おじさんは何者?
「ところで、おじさんはきなこになる前は何してたの?」
僕の問いかけに、おじさんは胸を張って答えた。
「勇者だ!」
(あー、ゲームの廃人的なやつね……)
更なる悪夢が始まったのは、その翌日からだった。
おじさんは特訓と称して、僕の消しゴムを手に持ち筋トレをしたり、お菓子についていたフォークを振り回したりし始めた。
おじさん曰く――魔王を倒すためだそうだ。
(この世に魔王なんていないけどね……。おじさんの中ではそういう設定らしい)
僕のぬいぐるみに転生したおじさんは、今日もお菓子のナイフを剣代わりに振り回している。
「剣技の鍛錬を怠っては、勇者としての誇りが廃る!」
などと言うけれど、僕の愛しいきなこ――ふわふわで可愛い柴犬のぬいぐるみ――がどんどんボロボロになっていくのは耐えられない。
「もうやめてよ! きなこが傷つく!」
と訴えても、おじさんは全く聞く耳を持たない。
「何を言う! これも勇者の宿命なのだ!」
……やっぱり、このおじさん、ヤバイ奴だ。
しかも、僕がきなこの可愛さに弱いと悟ってからというもの、やたら ぶりっ子を極め始めた 。
何かお願いするときは、
「お願いきな♡」
などと、柴犬らしい愛嬌を振りまいてくる。
……ちょっと可愛いのが腹立つ。
そんなある日、おじさんはテレビを見ていて、突然立ち上がった。
「俺だ!!!」
「は?」
指差したのは、『ぬいぐるみ転生』というアニメの勇者キャラ、『キナス・スカイフォーク』だった。

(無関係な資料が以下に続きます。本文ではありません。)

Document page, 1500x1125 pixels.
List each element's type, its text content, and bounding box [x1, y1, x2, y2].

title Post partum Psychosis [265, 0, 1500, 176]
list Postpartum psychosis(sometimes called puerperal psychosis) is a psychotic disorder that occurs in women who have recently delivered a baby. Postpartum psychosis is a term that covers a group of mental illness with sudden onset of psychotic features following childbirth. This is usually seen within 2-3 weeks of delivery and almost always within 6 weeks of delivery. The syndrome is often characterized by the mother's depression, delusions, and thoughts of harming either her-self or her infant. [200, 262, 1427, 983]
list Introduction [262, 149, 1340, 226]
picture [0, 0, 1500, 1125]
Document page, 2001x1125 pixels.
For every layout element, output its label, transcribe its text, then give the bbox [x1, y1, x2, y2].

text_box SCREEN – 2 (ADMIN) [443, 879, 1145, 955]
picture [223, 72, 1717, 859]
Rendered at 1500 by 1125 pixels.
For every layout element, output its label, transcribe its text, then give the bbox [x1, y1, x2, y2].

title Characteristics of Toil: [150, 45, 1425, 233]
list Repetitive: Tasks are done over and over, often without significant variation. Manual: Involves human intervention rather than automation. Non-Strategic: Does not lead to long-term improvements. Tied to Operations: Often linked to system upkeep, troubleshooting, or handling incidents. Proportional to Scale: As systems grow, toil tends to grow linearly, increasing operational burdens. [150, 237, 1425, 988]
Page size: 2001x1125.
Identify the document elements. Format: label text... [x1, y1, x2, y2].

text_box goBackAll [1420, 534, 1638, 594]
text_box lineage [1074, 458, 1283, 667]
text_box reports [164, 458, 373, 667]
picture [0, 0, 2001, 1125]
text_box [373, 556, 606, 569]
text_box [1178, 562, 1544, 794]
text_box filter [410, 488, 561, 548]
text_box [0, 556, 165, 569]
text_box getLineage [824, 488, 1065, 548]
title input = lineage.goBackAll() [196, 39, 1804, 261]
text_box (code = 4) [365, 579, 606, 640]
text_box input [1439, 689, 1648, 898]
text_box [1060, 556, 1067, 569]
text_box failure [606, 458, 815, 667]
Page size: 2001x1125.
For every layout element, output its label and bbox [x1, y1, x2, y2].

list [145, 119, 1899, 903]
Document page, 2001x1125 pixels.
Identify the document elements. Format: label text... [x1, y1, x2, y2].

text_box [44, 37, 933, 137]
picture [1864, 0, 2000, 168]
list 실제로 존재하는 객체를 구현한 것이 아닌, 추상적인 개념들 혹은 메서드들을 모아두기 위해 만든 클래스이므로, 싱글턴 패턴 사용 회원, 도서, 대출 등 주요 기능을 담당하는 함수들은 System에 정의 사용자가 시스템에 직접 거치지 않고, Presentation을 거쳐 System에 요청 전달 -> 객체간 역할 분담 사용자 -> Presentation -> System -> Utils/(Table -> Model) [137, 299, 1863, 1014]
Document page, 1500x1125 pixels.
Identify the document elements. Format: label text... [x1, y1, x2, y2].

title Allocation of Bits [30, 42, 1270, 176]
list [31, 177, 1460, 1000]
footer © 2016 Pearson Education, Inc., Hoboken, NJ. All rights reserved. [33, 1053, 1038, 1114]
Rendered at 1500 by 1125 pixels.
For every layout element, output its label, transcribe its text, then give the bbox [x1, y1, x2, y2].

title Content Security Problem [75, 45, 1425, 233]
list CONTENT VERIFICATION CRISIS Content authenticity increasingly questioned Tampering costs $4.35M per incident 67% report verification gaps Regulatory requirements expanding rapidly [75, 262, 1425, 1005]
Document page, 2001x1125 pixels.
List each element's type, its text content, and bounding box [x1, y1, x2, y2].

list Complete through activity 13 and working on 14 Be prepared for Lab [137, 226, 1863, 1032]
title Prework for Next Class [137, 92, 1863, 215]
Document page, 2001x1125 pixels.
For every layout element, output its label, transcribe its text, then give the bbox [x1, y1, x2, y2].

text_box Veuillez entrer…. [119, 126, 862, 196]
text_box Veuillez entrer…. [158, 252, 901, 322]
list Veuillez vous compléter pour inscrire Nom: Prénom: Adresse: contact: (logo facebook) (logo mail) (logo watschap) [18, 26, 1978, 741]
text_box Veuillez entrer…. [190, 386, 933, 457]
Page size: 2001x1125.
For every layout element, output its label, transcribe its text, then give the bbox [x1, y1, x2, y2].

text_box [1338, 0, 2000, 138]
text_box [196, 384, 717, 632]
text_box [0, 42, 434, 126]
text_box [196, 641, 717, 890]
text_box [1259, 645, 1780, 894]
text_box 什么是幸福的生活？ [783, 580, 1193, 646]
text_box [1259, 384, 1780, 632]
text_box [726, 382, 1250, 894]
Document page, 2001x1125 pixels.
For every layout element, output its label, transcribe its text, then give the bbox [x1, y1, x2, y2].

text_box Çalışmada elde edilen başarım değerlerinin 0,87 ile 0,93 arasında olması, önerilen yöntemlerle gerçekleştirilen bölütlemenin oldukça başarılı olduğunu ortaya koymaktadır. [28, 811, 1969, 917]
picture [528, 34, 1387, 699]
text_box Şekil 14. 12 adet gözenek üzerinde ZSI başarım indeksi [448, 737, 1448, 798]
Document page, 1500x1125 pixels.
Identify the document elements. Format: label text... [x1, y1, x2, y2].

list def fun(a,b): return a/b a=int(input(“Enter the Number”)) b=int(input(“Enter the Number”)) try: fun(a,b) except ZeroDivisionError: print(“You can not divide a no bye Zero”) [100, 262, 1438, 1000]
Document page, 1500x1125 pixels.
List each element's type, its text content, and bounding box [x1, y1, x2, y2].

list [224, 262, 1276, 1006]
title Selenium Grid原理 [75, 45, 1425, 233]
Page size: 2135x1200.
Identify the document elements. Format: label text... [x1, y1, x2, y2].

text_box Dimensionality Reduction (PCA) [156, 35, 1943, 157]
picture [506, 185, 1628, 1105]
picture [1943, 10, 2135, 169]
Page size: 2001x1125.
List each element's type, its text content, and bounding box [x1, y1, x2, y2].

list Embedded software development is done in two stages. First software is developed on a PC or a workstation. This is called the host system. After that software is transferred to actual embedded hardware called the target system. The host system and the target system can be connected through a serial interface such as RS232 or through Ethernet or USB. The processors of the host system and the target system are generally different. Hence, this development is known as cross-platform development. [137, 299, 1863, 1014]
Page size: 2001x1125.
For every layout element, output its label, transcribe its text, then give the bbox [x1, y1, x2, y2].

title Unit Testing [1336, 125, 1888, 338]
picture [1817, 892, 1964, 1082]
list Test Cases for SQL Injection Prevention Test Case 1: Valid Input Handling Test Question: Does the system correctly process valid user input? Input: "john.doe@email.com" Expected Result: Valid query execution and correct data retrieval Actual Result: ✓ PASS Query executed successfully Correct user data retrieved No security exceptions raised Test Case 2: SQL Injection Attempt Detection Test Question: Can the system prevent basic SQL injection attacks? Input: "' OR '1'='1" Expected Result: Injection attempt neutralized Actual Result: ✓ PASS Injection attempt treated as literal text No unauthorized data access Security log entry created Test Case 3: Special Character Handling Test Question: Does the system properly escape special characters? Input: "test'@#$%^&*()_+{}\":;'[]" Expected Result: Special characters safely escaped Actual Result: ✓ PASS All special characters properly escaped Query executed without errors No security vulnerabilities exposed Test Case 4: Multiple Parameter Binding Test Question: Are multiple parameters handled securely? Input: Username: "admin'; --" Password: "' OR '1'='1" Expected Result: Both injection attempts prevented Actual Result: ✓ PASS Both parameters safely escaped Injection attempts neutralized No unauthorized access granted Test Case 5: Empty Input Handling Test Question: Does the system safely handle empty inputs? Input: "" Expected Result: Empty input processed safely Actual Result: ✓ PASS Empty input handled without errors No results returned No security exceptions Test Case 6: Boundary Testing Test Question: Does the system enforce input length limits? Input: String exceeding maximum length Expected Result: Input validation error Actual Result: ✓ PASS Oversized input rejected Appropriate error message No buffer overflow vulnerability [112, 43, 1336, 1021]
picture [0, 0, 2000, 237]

このアニメは、勇者キナス・スカイフォークが魔王を討伐寸前まで追い詰める。
しかし、魔王が死ねば転生してしまうため、弟・クロウが封印の呪文を試みる。
だが、魔王は呪文を跳ね返し、逆に自分たちが封印されてしまう。
そして、次に気づいたとき――キナスは 柴犬のぬいぐるみになっていた――というストーリーだ。
今、現在はキナスの過去編が放送されており、キナスは人間の姿をしている。
とはいえ、キナスの年齢は 18歳 。おじさんではない。
「これは俺だ! 間違いない!」
「いや、ただのアニメキャラだから」
「違う! なぜこんなに俺の過去が細かく描かれているんだ!?」
いや、だから、それはアニメ。
おじさんの過去じゃないし、そのキャラもおじさんじゃない。
しかし、おじさんは 頑なに譲らない。
それどころか、アニメを見返して、必死に設定を調べ始めた。
「この勇者の過去……戦い……すべて俺と同じだ!」
「いや、だから、それは……」
仕草だけは愛らしい。
でも、その思考が、あまりにも残念すぎる。
こうして、おじさんは「自分の過去を取り戻す」ために、ひたすら 漫画を読み漁りはじめた。
最初は、どうせすぐに諦めるだろうと思っていた。
しかし、予想に反して、おじさんは 設定を押し通そうと必死だった。
その姿に、僕はじわじわと 危機感を覚え始める。
もし今後の展開――つまり ぬいぐるみに転生する展開を知ってしまったら、それこそおじさんが我が物顔で「ほら、俺だ!」と主張してくるに違いないと思った。
僕は、それを阻止するために、漫画を 封印することにした。
果たして、おじさんは本当に勇者だったのか?
ただ、この話を知っていて、自分だと言い出したのか?
偶々、自分だと言い張った勇者が似た境遇だったのか?
それとも、ただのゲーム廃人なのか……?
――考えたところで、答えが出るわけでもない。
僕の大切なぬいぐるみ・きなこは、今日も 勇者気取りのおじさんに占拠されている。
その事実だけは、どうあがいても変わらない。